====== Data under study

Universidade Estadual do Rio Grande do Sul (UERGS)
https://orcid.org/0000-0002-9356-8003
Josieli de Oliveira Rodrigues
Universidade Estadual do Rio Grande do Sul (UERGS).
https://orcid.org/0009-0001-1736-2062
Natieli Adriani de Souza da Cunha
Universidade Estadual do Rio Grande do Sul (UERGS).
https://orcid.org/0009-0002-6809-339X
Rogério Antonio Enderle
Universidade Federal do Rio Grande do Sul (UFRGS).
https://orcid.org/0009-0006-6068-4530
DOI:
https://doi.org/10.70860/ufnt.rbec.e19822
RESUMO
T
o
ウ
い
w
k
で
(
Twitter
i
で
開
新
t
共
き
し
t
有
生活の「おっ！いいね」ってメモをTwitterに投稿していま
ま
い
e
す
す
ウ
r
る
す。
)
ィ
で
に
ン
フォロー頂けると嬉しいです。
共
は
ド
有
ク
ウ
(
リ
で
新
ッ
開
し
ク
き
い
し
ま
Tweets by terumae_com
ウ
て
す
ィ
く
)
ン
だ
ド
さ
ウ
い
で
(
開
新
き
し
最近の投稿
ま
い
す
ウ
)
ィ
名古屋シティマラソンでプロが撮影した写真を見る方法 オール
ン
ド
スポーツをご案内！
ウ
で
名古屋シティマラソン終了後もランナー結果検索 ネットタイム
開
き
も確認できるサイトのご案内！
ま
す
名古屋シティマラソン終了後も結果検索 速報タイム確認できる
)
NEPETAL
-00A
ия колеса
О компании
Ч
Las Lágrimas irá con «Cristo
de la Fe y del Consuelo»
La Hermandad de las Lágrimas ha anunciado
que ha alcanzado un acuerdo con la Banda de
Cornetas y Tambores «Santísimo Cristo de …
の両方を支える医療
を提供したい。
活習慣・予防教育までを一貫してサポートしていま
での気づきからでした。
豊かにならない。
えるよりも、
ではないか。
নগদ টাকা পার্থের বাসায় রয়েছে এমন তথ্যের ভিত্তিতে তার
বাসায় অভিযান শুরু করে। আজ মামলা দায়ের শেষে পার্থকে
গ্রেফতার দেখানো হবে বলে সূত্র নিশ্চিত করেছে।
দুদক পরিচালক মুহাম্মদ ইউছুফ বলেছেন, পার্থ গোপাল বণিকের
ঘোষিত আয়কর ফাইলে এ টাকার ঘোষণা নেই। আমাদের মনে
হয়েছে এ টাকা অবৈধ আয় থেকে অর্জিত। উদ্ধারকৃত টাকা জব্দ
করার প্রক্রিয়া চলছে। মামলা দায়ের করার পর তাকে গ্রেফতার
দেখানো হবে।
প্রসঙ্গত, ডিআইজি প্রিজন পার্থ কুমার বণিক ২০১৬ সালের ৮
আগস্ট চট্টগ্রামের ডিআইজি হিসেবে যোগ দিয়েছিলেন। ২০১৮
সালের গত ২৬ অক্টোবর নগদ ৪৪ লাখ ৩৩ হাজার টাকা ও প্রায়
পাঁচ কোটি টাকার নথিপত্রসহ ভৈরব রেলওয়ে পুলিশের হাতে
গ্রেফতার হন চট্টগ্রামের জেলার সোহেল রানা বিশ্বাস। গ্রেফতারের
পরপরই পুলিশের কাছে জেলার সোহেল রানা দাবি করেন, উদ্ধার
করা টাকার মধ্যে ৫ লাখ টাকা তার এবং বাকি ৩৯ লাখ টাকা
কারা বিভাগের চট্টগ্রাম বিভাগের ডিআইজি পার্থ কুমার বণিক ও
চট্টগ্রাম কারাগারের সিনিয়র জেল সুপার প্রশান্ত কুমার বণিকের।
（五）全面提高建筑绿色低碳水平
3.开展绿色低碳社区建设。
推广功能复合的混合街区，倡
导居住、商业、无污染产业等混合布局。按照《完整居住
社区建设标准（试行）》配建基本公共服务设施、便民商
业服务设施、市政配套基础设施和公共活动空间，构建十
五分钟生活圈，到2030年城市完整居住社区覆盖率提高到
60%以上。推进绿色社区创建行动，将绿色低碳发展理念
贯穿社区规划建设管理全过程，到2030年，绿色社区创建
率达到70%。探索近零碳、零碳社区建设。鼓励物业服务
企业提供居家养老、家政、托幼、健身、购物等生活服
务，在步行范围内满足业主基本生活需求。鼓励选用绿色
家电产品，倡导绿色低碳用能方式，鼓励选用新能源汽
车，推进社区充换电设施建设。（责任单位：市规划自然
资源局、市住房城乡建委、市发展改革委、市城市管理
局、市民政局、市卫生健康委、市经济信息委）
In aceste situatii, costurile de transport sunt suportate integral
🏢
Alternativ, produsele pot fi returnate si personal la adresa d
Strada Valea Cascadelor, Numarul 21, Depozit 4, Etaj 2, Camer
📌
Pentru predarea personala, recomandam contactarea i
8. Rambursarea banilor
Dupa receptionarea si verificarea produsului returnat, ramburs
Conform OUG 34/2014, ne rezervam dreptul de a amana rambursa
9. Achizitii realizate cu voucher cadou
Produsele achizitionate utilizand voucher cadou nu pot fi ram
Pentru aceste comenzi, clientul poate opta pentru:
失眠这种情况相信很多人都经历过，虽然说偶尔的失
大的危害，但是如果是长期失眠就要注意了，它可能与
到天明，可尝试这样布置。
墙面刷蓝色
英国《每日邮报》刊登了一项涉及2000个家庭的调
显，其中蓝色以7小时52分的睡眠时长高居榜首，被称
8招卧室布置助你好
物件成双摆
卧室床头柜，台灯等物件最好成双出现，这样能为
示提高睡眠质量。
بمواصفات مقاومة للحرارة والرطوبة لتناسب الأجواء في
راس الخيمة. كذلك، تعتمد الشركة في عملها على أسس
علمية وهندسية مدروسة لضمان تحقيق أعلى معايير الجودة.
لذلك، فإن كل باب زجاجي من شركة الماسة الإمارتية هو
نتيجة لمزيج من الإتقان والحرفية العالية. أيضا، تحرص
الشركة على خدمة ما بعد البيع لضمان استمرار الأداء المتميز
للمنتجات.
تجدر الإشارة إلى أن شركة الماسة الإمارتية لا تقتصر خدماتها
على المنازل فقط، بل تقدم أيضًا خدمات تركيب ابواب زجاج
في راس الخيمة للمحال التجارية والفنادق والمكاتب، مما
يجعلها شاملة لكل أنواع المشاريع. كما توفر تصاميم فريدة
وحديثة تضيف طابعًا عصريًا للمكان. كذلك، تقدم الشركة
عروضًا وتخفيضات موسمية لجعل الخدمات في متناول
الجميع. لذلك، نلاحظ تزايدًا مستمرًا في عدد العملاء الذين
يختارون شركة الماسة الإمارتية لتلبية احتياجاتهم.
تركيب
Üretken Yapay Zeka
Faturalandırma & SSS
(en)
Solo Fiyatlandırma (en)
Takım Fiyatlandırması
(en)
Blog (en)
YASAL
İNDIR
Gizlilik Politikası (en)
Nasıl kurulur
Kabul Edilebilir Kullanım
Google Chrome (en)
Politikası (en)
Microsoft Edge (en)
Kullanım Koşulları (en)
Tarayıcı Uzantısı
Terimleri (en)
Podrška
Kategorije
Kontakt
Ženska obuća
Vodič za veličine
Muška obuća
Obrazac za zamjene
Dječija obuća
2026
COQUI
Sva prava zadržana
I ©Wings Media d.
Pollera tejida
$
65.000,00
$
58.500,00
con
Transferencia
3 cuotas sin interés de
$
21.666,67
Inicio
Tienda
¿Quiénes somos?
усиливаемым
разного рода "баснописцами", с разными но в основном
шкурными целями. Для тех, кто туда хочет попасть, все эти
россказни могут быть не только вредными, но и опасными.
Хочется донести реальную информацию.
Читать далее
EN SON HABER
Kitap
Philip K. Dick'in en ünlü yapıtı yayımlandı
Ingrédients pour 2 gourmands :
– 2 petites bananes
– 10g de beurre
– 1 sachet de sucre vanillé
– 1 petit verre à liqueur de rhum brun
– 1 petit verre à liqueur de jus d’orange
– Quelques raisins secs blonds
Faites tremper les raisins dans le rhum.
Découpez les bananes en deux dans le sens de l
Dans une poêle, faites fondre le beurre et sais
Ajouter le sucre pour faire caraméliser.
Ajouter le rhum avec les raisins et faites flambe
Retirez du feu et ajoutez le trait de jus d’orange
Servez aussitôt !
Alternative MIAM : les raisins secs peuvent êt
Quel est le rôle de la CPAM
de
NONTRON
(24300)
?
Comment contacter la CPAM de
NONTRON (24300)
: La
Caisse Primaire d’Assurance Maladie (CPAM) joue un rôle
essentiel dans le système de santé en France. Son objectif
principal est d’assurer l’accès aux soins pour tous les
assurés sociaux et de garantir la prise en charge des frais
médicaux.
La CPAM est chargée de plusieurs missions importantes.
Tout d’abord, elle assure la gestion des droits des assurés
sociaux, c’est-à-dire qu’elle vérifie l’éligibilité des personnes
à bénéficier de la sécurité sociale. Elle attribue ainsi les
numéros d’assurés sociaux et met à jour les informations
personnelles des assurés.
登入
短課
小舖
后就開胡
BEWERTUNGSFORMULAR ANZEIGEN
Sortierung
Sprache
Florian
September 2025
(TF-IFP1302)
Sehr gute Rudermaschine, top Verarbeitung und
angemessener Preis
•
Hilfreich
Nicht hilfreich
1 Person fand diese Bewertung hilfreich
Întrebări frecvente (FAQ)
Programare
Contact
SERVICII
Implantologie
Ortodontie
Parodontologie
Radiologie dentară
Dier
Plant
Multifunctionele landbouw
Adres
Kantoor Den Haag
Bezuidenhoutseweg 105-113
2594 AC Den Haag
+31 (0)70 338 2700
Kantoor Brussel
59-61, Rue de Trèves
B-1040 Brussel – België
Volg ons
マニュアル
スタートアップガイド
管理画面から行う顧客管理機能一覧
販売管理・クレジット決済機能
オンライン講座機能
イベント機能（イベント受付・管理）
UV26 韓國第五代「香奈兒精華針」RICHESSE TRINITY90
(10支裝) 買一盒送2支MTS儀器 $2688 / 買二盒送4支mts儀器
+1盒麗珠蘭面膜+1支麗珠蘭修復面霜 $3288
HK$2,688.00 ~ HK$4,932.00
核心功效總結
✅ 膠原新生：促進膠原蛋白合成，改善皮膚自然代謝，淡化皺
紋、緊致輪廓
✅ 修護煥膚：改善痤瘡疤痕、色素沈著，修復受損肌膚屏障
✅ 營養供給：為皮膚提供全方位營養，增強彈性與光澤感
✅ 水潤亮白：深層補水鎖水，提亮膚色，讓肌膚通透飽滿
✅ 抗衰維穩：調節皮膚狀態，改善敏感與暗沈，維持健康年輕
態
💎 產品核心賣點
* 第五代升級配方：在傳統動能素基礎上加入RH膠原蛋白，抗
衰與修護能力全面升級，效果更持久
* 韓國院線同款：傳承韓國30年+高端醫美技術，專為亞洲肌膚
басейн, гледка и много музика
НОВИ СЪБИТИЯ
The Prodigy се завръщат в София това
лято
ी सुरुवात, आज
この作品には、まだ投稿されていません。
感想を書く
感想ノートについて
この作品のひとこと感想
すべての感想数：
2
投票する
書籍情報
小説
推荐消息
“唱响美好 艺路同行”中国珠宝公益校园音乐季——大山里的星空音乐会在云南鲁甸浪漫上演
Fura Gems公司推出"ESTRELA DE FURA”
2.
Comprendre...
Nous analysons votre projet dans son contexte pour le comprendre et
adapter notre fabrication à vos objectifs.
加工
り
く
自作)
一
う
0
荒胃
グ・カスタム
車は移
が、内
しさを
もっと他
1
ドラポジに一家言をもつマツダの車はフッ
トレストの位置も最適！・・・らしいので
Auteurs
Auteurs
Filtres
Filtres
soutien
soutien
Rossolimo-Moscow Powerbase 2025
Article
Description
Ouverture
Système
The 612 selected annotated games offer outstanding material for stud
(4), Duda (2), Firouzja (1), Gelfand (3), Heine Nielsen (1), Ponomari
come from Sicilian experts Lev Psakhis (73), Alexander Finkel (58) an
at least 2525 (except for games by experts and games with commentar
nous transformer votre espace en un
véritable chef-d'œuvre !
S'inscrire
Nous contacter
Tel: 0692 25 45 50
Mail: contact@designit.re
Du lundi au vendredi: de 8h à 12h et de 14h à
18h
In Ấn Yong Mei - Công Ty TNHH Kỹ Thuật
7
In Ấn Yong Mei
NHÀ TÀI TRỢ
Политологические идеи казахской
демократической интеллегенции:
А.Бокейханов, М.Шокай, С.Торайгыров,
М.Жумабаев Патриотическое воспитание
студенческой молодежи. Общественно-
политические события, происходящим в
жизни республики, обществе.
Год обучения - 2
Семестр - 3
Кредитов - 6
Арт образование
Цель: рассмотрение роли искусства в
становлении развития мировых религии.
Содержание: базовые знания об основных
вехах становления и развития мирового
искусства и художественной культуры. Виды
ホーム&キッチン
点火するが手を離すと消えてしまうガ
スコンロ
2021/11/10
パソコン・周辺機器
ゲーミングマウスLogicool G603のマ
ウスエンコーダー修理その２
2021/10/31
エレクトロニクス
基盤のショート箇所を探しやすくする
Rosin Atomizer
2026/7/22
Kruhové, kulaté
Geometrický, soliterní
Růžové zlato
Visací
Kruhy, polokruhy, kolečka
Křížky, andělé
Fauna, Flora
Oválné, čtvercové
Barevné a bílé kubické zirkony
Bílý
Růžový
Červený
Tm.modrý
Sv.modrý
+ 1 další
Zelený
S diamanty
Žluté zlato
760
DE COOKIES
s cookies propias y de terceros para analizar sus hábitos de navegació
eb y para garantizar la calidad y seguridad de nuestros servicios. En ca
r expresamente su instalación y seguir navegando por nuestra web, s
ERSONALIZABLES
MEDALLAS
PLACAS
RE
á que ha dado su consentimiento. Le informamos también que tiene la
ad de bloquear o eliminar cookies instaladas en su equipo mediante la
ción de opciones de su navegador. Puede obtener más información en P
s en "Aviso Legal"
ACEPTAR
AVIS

============

Starting at the first line of the rows and ending after the line that contains "Natieli Adriani de Souza da Cunha", copy those lines with every "UERGS" changed to "Uergs" and nothing else altered.

Universidade Estadual do Rio Grande do Sul (Uergs)
https://orcid.org/0000-0002-9356-8003
Josieli de Oliveira Rodrigues
Universidade Estadual do Rio Grande do Sul (Uergs).
https://orcid.org/0009-0001-1736-2062
Natieli Adriani de Souza da Cunha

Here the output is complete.